### SOURCE INFORMATION
-- Opening Marker --

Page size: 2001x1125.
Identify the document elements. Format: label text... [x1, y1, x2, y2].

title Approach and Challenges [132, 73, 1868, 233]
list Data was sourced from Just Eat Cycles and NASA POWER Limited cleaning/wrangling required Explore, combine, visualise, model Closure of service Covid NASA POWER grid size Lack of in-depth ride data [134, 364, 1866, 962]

-- Closing Marker --
-- Opening Marker --

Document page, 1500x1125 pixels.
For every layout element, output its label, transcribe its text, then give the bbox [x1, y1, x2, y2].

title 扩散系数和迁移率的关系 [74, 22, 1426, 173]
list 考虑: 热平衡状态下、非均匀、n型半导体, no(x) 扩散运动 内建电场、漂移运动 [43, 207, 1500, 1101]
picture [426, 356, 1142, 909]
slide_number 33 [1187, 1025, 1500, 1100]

-- Closing Marker --
-- Opening Marker --

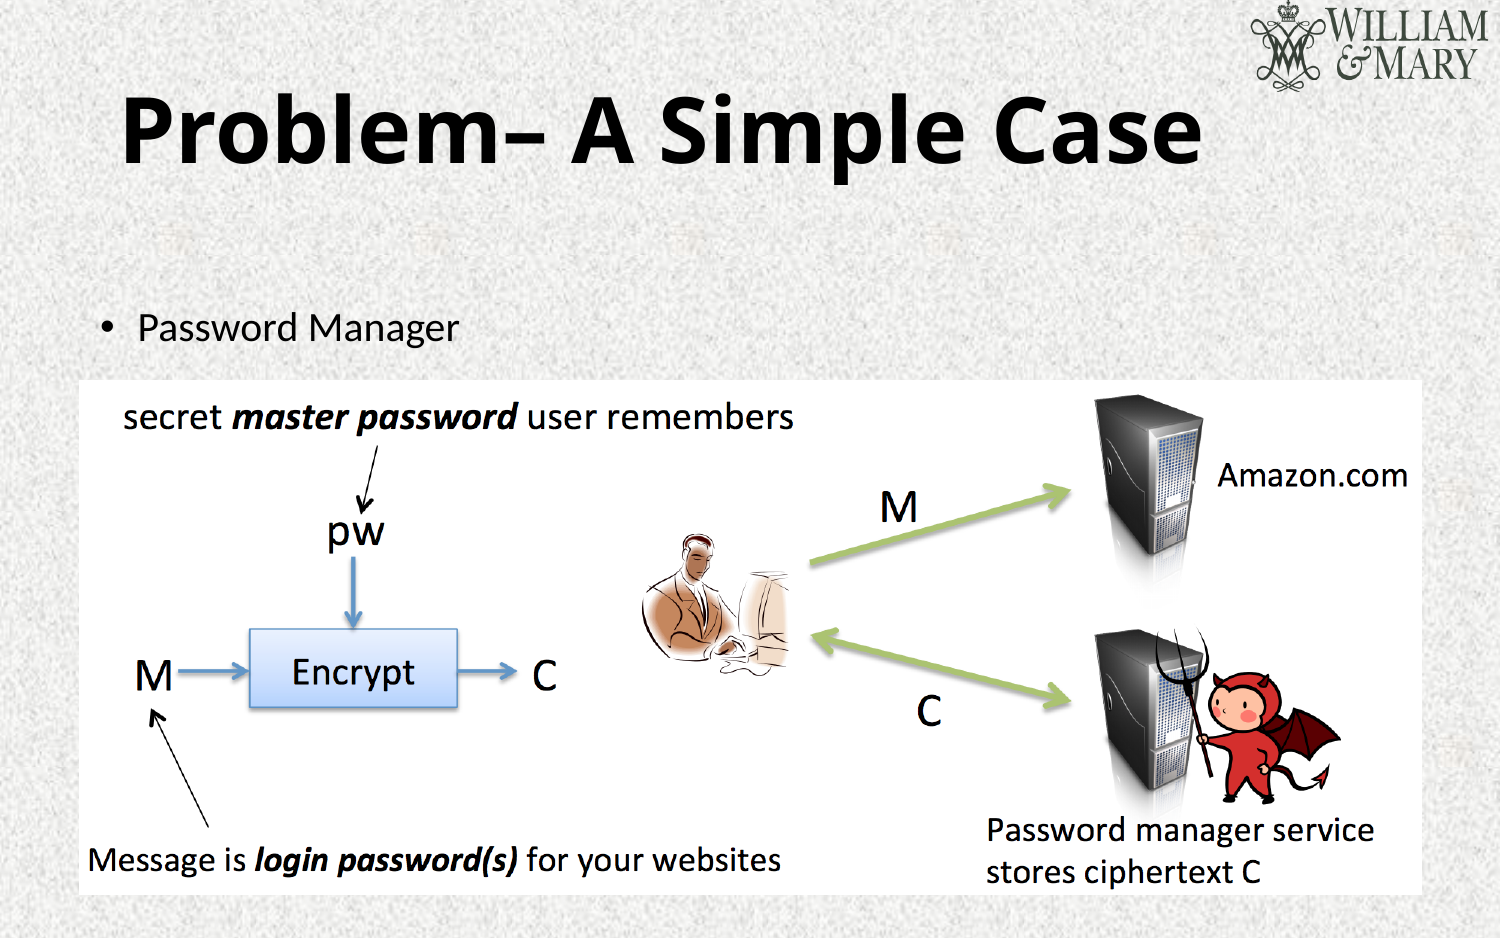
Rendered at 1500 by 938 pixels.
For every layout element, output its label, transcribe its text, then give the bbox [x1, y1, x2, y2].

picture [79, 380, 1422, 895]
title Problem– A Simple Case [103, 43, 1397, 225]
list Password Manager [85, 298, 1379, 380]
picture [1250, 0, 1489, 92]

-- Closing Marker --

### WORK TASK
Copy each line of the records that contains the word "pixels".

### EXPECTED OUTPUT
Document page, 1500x1125 pixels.
Rendered at 1500 by 938 pixels.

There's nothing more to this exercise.